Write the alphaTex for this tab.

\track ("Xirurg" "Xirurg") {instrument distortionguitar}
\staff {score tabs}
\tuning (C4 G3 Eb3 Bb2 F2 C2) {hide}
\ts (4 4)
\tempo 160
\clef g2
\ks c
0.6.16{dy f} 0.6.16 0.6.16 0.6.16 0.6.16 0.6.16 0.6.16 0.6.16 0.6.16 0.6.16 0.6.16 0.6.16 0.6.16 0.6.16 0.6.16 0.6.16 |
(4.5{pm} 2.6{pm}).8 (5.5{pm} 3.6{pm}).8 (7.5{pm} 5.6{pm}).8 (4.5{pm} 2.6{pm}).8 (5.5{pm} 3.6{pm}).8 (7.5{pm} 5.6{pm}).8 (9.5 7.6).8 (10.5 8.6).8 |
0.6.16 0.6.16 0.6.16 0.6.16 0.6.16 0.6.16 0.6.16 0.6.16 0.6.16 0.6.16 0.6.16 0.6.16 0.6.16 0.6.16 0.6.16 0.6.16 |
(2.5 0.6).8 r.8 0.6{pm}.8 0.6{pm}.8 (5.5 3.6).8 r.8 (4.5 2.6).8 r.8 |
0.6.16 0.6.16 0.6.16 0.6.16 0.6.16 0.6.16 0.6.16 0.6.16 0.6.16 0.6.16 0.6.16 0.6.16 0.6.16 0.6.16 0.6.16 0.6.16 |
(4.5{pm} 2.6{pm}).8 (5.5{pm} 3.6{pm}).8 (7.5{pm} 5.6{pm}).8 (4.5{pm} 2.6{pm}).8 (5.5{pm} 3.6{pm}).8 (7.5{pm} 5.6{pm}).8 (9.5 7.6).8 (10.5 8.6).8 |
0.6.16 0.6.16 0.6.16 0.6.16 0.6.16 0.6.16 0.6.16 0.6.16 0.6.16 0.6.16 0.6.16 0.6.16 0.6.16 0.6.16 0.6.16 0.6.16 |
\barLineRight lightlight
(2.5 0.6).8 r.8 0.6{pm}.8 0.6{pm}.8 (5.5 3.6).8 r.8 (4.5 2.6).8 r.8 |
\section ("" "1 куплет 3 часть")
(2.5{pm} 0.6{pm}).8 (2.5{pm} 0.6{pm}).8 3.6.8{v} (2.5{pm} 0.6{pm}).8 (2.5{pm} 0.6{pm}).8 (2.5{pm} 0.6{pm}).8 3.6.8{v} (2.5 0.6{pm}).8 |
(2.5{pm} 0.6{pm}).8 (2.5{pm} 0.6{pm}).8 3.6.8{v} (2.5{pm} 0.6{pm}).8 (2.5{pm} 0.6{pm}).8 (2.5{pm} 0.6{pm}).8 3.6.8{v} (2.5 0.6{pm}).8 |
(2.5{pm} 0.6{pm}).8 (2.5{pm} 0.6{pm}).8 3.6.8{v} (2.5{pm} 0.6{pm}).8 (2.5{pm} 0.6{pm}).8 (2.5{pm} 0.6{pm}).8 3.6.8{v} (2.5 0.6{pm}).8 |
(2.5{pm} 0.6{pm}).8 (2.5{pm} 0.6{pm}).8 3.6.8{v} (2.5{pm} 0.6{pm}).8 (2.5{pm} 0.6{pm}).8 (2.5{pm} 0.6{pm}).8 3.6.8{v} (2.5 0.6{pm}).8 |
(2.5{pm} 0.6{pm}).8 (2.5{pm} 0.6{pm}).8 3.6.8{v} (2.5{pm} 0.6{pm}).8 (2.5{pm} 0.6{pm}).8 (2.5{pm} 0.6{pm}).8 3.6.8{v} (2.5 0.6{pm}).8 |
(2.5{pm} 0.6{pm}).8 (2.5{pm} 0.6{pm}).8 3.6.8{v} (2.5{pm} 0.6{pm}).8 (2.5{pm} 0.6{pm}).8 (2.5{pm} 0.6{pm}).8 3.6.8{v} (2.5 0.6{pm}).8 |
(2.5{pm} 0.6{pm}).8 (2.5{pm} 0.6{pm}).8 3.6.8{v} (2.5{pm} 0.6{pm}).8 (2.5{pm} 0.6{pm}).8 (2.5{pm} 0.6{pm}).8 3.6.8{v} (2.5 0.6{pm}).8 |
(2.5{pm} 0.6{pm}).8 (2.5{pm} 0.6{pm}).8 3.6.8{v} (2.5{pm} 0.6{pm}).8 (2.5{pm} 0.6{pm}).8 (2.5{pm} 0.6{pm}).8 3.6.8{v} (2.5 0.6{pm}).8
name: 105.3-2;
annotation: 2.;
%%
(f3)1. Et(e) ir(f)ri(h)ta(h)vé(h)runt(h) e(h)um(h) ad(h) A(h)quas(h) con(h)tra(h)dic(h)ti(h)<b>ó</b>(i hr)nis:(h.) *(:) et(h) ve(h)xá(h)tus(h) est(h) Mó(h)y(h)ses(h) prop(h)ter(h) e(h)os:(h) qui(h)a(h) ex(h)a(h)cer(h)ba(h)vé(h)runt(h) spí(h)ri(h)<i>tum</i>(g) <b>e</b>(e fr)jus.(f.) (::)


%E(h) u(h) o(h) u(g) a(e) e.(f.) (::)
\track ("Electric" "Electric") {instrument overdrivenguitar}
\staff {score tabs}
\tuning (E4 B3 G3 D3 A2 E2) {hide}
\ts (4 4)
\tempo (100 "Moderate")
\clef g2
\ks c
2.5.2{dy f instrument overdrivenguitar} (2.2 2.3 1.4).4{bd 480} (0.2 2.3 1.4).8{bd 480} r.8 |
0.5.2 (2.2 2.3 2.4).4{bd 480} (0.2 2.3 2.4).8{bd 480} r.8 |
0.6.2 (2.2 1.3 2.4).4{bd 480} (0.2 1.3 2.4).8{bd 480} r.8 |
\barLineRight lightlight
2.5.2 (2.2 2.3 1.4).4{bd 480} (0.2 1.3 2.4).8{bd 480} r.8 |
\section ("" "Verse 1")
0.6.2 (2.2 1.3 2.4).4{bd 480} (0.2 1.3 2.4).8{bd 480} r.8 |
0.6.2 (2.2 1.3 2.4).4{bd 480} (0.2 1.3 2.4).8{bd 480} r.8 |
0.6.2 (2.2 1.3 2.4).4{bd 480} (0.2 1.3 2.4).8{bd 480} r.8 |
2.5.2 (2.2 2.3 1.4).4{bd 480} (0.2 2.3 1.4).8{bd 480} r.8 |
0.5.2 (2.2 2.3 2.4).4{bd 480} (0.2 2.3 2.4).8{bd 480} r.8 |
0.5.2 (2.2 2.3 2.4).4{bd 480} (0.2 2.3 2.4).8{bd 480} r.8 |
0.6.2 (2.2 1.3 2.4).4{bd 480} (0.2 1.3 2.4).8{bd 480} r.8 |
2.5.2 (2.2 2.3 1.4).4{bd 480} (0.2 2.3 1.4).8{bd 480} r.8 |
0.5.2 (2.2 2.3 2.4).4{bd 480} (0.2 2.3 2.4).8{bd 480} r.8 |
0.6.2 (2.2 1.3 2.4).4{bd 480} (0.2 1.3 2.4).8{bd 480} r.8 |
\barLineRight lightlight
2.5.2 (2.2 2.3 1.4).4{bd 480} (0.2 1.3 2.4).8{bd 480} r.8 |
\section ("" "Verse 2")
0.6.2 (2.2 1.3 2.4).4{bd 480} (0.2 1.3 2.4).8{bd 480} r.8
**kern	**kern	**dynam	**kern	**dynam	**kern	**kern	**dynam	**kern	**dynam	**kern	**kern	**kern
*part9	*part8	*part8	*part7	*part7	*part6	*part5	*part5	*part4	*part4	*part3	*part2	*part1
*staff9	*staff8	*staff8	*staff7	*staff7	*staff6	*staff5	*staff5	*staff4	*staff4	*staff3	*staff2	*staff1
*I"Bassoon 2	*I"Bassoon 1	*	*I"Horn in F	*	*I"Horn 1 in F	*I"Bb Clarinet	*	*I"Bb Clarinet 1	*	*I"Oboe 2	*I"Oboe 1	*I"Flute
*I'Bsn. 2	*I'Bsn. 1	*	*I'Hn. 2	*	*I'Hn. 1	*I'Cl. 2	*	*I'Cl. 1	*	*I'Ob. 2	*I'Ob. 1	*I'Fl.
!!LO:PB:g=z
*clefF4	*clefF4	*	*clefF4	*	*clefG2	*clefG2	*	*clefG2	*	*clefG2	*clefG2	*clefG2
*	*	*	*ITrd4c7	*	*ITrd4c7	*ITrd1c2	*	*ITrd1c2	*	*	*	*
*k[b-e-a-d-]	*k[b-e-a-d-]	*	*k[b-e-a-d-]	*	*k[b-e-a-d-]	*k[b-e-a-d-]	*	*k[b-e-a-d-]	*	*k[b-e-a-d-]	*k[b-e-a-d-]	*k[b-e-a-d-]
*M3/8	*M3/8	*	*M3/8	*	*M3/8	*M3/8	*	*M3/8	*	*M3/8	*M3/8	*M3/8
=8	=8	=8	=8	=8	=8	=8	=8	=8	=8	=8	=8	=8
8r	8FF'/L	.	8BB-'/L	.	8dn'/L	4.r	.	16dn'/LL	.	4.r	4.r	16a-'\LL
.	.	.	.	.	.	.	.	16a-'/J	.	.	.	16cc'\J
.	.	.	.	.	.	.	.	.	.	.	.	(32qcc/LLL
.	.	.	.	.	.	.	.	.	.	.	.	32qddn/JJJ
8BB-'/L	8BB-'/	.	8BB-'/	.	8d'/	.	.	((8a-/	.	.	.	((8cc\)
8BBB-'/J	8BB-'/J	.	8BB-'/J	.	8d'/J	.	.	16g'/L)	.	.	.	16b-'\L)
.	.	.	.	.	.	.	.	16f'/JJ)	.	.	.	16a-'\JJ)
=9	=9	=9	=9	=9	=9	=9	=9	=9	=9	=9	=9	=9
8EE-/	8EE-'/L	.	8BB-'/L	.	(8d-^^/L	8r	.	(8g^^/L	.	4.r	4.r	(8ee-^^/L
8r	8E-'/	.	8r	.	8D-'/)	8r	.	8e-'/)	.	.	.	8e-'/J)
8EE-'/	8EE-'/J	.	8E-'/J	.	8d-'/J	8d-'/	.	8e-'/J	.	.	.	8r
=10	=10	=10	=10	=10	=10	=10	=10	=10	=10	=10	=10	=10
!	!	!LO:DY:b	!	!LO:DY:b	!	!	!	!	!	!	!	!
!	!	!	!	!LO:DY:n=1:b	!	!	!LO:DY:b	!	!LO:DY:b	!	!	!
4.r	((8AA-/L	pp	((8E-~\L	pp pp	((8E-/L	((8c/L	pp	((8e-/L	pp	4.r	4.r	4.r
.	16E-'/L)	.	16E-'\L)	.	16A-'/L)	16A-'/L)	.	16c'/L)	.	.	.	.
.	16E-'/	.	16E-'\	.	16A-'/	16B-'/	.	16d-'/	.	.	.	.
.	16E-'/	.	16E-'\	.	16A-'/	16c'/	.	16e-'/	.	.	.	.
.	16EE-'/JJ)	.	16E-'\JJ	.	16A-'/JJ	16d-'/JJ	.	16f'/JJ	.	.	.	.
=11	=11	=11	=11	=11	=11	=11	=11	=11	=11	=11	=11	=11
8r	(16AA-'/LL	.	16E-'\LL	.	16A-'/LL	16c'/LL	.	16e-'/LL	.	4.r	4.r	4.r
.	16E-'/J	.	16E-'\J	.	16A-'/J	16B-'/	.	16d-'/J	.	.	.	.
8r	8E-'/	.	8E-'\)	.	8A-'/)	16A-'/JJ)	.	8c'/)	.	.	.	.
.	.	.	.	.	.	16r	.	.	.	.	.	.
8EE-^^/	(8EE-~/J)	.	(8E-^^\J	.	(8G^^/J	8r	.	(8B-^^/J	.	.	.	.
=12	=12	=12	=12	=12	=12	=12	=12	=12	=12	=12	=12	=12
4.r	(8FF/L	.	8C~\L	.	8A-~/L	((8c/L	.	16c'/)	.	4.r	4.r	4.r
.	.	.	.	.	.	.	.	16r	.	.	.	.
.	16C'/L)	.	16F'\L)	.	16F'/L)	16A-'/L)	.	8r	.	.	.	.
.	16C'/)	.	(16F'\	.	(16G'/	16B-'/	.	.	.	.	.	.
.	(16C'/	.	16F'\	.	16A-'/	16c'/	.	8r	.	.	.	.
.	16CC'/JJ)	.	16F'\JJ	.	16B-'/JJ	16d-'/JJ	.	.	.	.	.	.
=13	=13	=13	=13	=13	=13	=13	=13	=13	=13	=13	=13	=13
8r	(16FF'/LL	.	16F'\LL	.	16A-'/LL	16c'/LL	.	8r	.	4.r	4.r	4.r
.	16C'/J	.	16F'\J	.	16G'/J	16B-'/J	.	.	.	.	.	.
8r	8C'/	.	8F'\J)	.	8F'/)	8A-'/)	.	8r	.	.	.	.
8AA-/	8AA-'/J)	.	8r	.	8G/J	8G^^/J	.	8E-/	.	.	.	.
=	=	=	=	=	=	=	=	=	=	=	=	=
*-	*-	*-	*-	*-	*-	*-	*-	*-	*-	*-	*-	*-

::::

- Exercise objective
Show every line in the items above that contains the string "track", treating uppercase and lowercase as different.

- Worked answer
\track ("Xirurg" "Xirurg") {instrument distortionguitar}
\track ("Electric" "Electric") {instrument overdrivenguitar}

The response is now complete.